Phase 3 — Cluster Bootstrap

  1. Bootstrap ArgoCD into the new cluster. See GitOps → Bootstrap: New Cluster.
  2. Apply cluster-level secrets (image pull, RDS credentials, inter-region service token).

Phase 4 — PKI and TLS

  1. Deploy OpenBao into the cluster.
  2. Import the shared root CA from AWS Secrets Manager into OpenBao's PKI backend (pkipki_int). TODO: link to OpenBao setup doc
  3. Deploy cert-manager and configure the issuer to use OpenBao (for Cogrion-cluster subdomain certs).

Phase 5 — Platform Services (ArgoCD)

  1. Copy ArgoCD app manifests and Helm values from an existing region, update all domain and bucket values.
  2. Sync ArgoCD — deploys in dependency order:
    • Keycloak (auth service)
    • Temporal (server + workers)
    • Control plane API
    • Observability stack (Prometheus, Grafana, Loki)

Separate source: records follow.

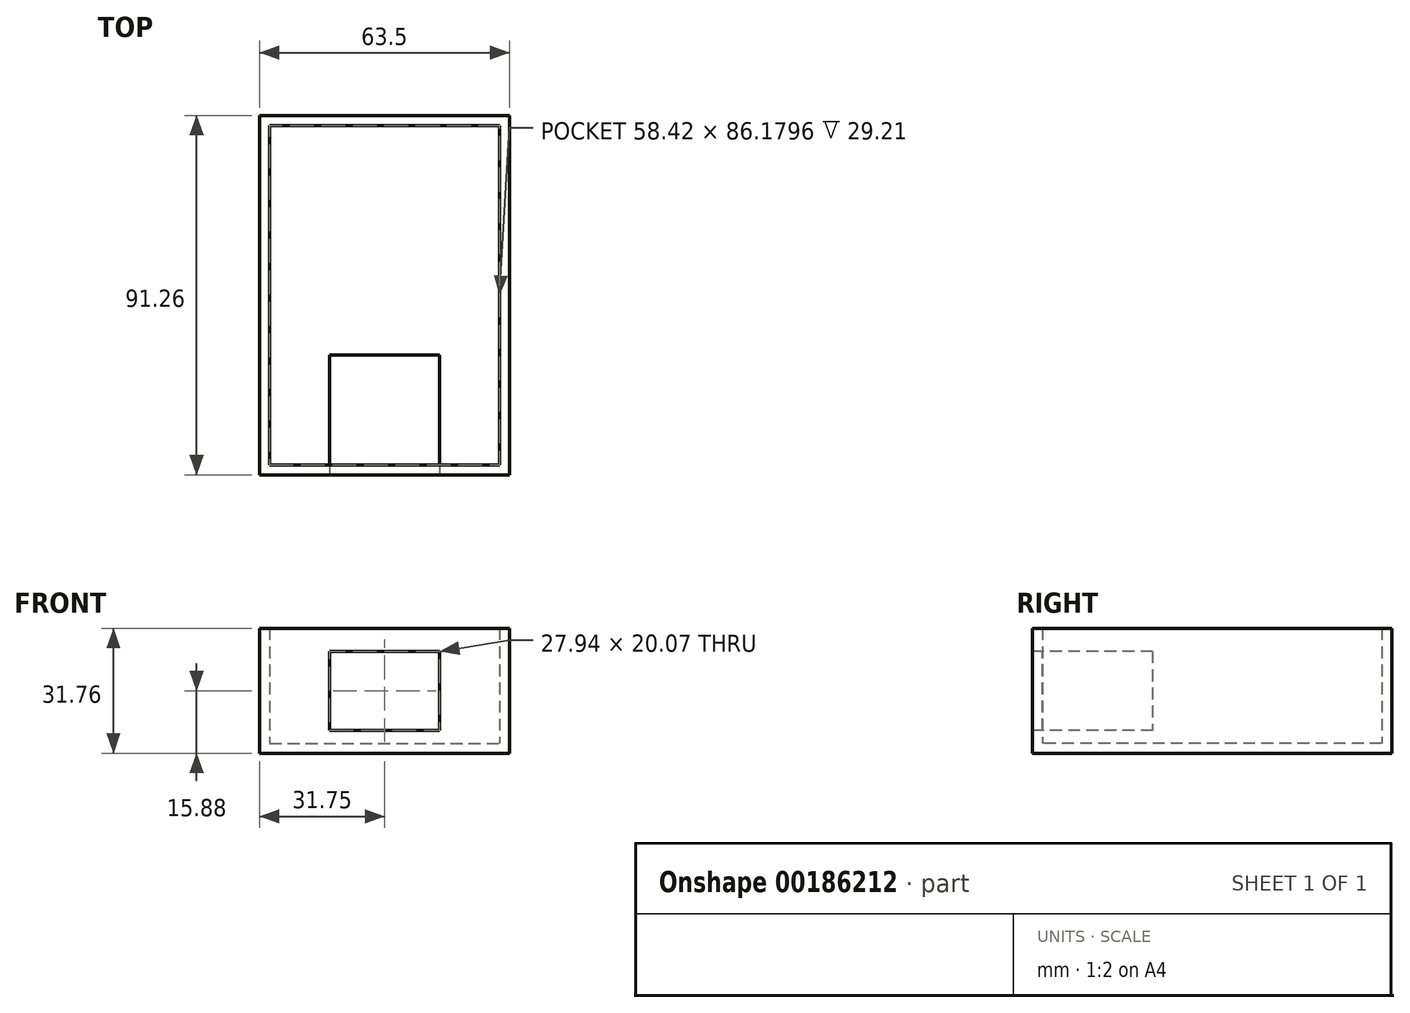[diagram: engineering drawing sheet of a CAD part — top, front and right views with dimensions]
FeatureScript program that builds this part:
annotation { "Feature Type Name" : "Feature", "Feature Type Description" : "" }
export const myFeature = defineFeature(function(context is Context, id is Id, definition is map)
    precondition{}
    {
        {
            var Q0;
            Q0=qCreatedBy(makeId("Top.planeOp"),FACE);
            var sketch = newSketch(context, id + "F0", { "sketchPlane" : qUnion([Q0])});
            skLineSegment(sketch, "E0.bottom", {"start": v(-31.75, 45.63) * mm, "end": v(31.75, 45.63) * mm});
            skLineSegment(sketch, "E0.top", {"start": v(-31.75, -45.63) * mm, "end": v(31.75, -45.63) * mm});
            skLineSegment(sketch, "E0.left", {"start": v(-31.75, 45.63) * mm, "end": v(-31.75, -45.63) * mm});
            skLineSegment(sketch, "E0.right", {"start": v(31.75, 45.63) * mm, "end": v(31.75, -45.63) * mm});
            skPoint(sketch, "E0.middle", {"position": v(0, 0) * mm});
            skSolve(sketch);
        }
        {
            var Q0;
            Q0 = qSketchRegion(id + "F0", true);
            extrude(context, id + "F1", {"entities" : qUnion([Q0]), "endBound" : BoundingType.SYMMETRIC, "depth" : 31.75 * mm});
        }
        {
            var Q0;
            Q0=makeQuery(id+"F1.opExtrude","CAP_FACE",FACE,{"disambiguationData":[OSD([sQuery(id+"F0.wireOp",EDGE,"E0.bottom"),sQuery(id+"F0.wireOp",EDGE,"E0.top"),sQuery(id+"F0.wireOp",EDGE,"E0.left"),sQuery(id+"F0.wireOp",EDGE,"E0.right")])],"isStart":false});
            shell(context, id + "F2", {"entities" : qUnion([Q0]), "thickness" : 2.54 * mm});
        }
        {
            var Q0;
            Q0=makeQuery(id+"F1.opExtrude","SWEPT_FACE",FACE,{"disambiguationData":[OSD([sQuery(id+"F0.wireOp",EDGE,"E0.top")])]});
            var sketch = newSketch(context, id + "F3", { "sketchPlane" : qUnion([Q0])});
            skLineSegment(sketch, "E1.bottom", {"start": v(-13.97, 10.03) * mm, "end": v(13.97, 10.03) * mm});
            skLineSegment(sketch, "E1.top", {"start": v(-13.97, -10.03) * mm, "end": v(13.97, -10.03) * mm});
            skLineSegment(sketch, "E1.left", {"start": v(-13.97, 10.03) * mm, "end": v(-13.97, -10.03) * mm});
            skLineSegment(sketch, "E1.right", {"start": v(13.97, 10.03) * mm, "end": v(13.97, -10.03) * mm});
            skPoint(sketch, "E1.middle", {"position": v(0, 0) * mm});
            skSolve(sketch);
        }
        {
            var Q0;
            Q0 = qSketchRegion(id + "F3", true);
            extrude(context, id + "F4", {"entities" : qUnion([Q0]), "operationType" : NewBodyOperationType.REMOVE, "oppositeDirection" : true, "depth" : 6.35 * mm});
        }
        {
            var Q0;
            Q0=makeQuery(id+"F1.opExtrude","SWEPT_FACE",FACE,{"disambiguationData":[OSD([sQuery(id+"F0.wireOp",EDGE,"E0.top")])]});
            var sketch = newSketch(context, id + "F5", { "sketchPlane" : qUnion([Q0])});
            skLineSegment(sketch, "E2.bottom", {"start": v(-13.97, 10.03) * mm, "end": v(13.97, 10.03) * mm});
            skLineSegment(sketch, "E2.top", {"start": v(-13.97, -10.03) * mm, "end": v(13.97, -10.03) * mm});
            skLineSegment(sketch, "E2.left", {"start": v(-13.97, 10.03) * mm, "end": v(-13.97, -10.03) * mm});
            skLineSegment(sketch, "E2.right", {"start": v(13.97, 10.03) * mm, "end": v(13.97, -10.03) * mm});
            skSolve(sketch);
        }
        {
            var Q0;
            Q0 = qSketchRegion(id + "F5", true);
            extrude(context, id + "F6", {"entities" : qUnion([Q0]), "oppositeDirection" : true, "depth" : 30.48 * mm});
        }
    });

Phase 6 — Region Registration

  1. Update Cloudflare KV to route new tenants to this region at signup.
  2. If this is a secondary region (not sgp-1): set PRIMARY_CPLANE_API_URL=https://cplane.sgp-1.cogrion.com and INTER_REGION_SERVICE_TOKEN in Helm values so the auth middleware resolves principals from sgp-1.

Phase 7 — Smoke Test

  1. Create a test tenant assigned to the new region and verify the full auth flow end-to-end.
  2. Provision a test workspace and confirm DNS delegation, ACM cert issuance, and cluster agent bootstrap token flow.

Environment vs Region

The steps above apply whether you are adding a new region (new geography, new cluster) or a new environment in an existing region (e.g. staging.sgp-1). The only difference:

  • New environment: Phase 1 is a subset (no new VPC if sharing; new RDS and S3 only). Route53 zone is a subdomain of the existing regional zone.
  • New region: Full Phase 1 including VPC and EKS. Phase 2 adds a new top-level NS delegation.

Teardown

To decommission a region, reverse the sequence: drain workspaces, remove the Cloudflare KV entry (stop new tenant assignments), delete ArgoCD apps, destroy Terraform state. The shared root CA and global Cloudflare layer are unaffected.